Alir3z4 / html2text

Convert HTML to Markdown-formatted text.
alir3z4.github.io/html2text/
GNU General Public License v3.0
1.74k stars 266 forks source link

Featurerequest: Output without markdown #381

Open sowinski opened 2 years ago

sowinski commented 2 years ago

Hi,

I found this library becaue I want to to html => text. Unfortunately the library is doing html => markdown.

I haven't seen anything in the docs. Is it possible to disable the markdown output and just get plan text?

Regards Philipp

Cabu commented 1 year ago

Same here. Would be great :)

PanderMusubi commented 10 months ago

Several solutions exist and can be found by searching for markdown2text etc in https://pypi.org/ Perhaps this issue is therefore out of scope (but that is not up to me to decide).

lesnake commented 6 months ago

I was about to write what @sowinski wrote.

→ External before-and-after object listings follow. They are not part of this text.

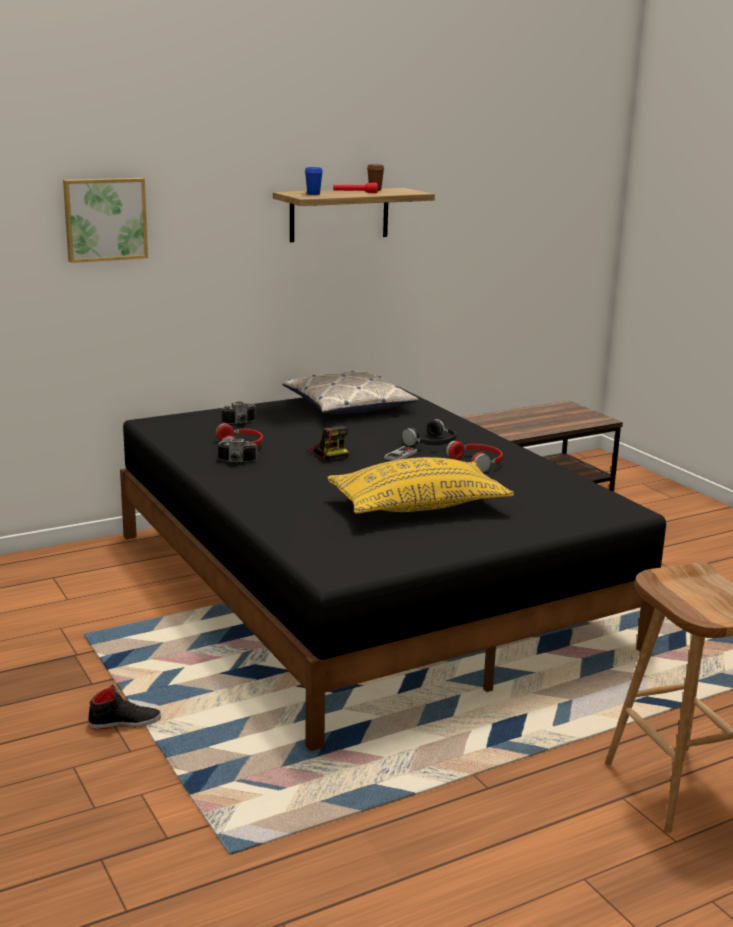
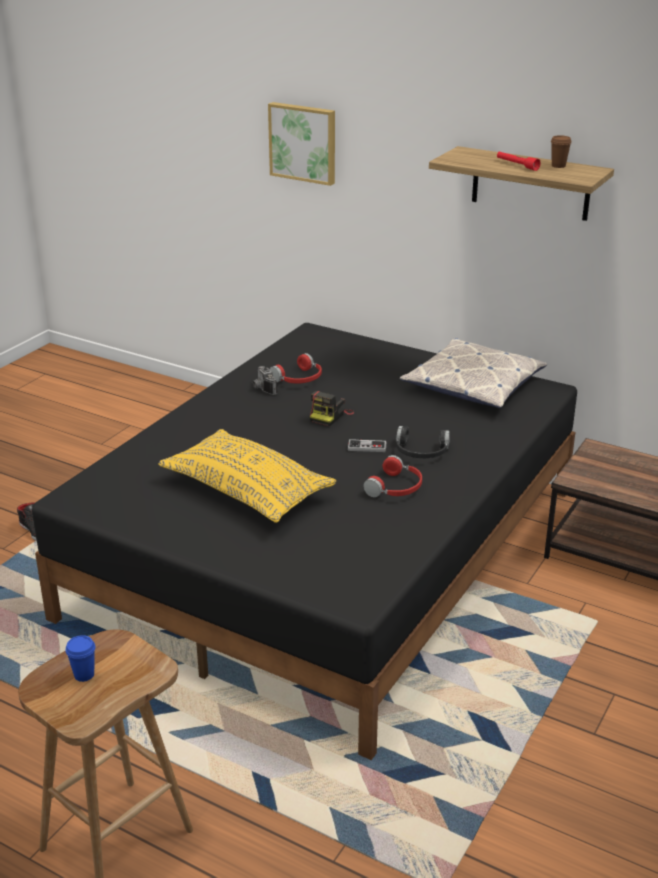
camera: 60 degrees right, 10 degrees up
(240, 423) = (356, 360): camera -> none
(313, 194) = (472, 157): blue cup -> blue cup (84, 675)

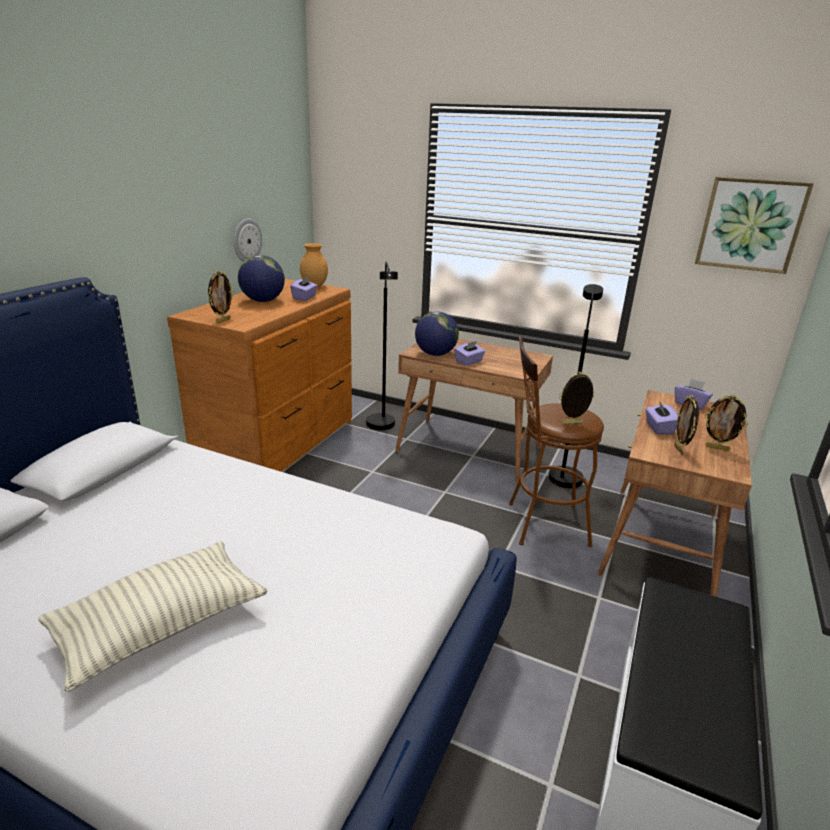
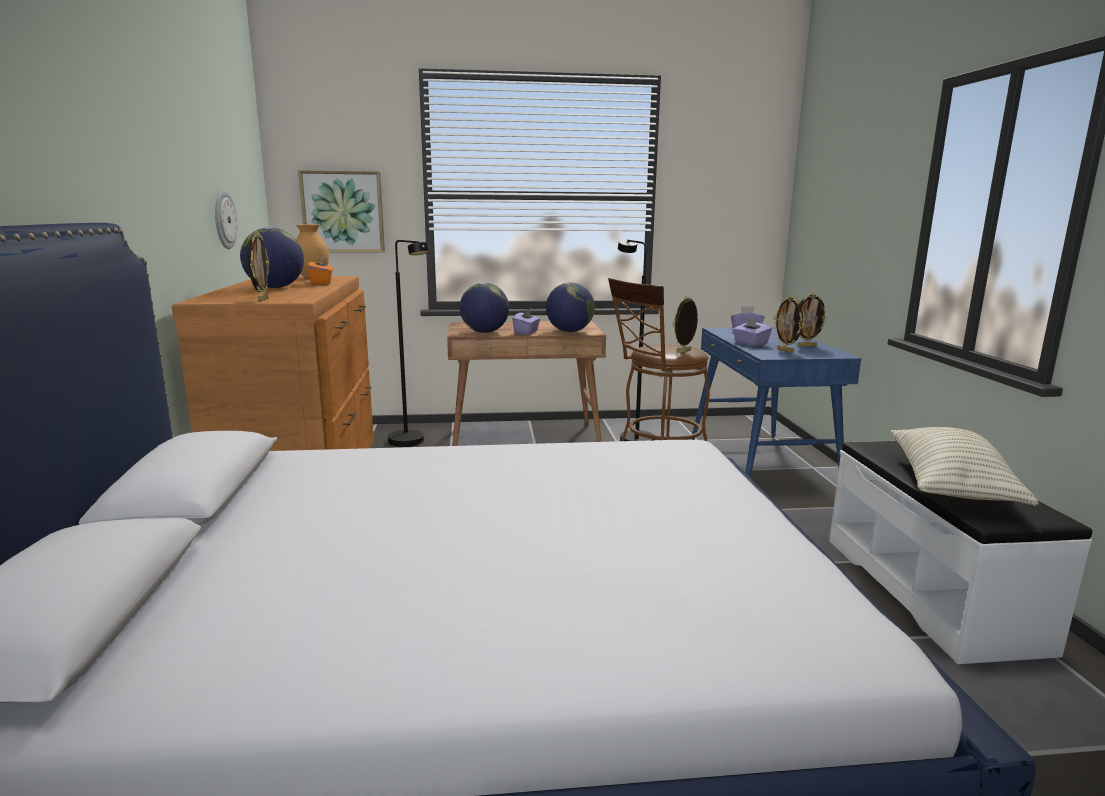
camera: 30 degrees left, 10 degrees down
(161, 626) = (530, 575): pillow -> pillow (950, 486)
(304, 298) = (322, 283): purple tissue box -> orange tissue box
(507, 368) = (569, 331): none -> globe
(661, 544) = (761, 463): brown desk -> blue desk
(750, 225) = (738, 174): picture -> picture (343, 212)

A html2text then a markdown2text would not get the job done because the markdown regex remove some useless bytes, escapes characters ... Example

 -      foo
 -      bar
 -      baz

Will be converted into

\- foo
\- bar
\- baz

Which loses the initial number of spaces. Any more processing steps, as I feel like @PanderMusubi suggests, cannot regenerate the information that was lost (the spaces).